Every year thousands of Arkansas women experience unplanned pregnancies. In a number of those cases, the women decide that their best option to put the child up for adoption.
But what happens when the father disagrees with this choice? What are a father’s rights when it comes to adoption of a newborn child?
The Supreme Court of Arkansas addressed this issue in a recent case.
Father Wanted Custody, Mother Hid
The case involved a pair of students who were attending college in Missouri. When the woman became pregnant, she decided that she would put the baby up for adoption. Near the end of her pregnancy, she moved to a home in Texas that helped young mothers prepare for adoption.
The father did not want the child to be put up for adoption and instead wanted to raise the child himself. He had registered as the child’s putative father after learning of the pregnancy.
The father refused to sign documents relinquishing his parental rights, but the adoption moved forward anyway. After the baby was born, it was adopted by a couple that lived in Pulaski County, Arkansas.
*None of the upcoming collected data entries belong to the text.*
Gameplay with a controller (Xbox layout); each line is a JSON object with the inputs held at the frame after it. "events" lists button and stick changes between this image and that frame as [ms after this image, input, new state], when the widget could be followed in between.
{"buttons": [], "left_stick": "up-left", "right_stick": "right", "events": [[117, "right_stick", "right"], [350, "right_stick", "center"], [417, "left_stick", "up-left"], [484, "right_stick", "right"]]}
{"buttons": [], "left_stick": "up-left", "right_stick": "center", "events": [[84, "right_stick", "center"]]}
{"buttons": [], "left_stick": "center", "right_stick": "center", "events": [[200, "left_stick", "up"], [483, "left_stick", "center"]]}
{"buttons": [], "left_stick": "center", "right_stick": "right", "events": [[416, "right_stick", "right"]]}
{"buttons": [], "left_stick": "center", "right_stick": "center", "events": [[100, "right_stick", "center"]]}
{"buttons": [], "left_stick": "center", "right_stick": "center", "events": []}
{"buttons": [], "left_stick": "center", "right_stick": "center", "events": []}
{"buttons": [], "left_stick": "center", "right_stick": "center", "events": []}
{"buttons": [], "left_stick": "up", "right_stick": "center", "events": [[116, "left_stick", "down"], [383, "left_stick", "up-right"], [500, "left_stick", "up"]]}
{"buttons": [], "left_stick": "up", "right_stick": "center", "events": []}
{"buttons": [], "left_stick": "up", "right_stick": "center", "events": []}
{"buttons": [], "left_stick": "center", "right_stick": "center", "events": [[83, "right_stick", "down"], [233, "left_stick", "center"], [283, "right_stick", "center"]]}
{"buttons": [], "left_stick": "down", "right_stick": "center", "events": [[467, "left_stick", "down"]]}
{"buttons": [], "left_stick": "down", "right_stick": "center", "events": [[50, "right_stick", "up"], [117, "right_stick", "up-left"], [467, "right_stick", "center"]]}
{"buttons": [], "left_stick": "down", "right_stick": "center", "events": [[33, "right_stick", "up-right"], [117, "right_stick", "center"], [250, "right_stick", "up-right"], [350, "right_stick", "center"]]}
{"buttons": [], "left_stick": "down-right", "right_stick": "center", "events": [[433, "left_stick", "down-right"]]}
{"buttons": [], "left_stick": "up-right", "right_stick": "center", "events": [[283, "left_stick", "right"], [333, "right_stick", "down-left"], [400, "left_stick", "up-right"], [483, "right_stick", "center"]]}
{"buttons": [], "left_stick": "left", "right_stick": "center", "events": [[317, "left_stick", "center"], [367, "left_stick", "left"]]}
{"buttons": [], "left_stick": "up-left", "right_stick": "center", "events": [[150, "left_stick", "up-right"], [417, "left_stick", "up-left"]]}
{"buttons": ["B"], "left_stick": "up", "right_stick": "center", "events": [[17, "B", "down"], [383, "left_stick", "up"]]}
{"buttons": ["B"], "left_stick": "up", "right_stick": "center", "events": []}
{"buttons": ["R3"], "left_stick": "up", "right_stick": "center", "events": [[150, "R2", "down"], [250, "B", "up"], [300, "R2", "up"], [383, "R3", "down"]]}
The father then filed a complaint for a paternity and custody. In response, the adoptive parents said that the father’s consent was not required to complete the adoption, since the father had never been married to the mother and had not provided the child with any support. The father, for his part, asserted that his attempts to form a relationship with the child had been intentionally thwarted by the child’s mother.
The court considered the facts of the case and found that the father had done everything he could to protect his rights. He filed with putative-father registries in four states and brought paternity actions in two. In addition, he made an effort to provide support to the mother and the baby, which ceased only after the mother concealed her location from him.
Ultimately, the Supreme Court vacated the adoption, holding that it was not valid without the father’s consent. The case was sent back to the lower courts to determine whether the father would be able to take custody of the child.